_Data extracts_
● ● ● ● ● ● ●

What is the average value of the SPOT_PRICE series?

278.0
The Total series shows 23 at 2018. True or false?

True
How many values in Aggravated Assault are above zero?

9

● ● ● ● ● ● ●

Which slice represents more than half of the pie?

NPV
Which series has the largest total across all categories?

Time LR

● ● ● ● ● ● ●

_Exercise details_
How many lines above contain the word "True"? Reply with the number alone.

_Your response_
2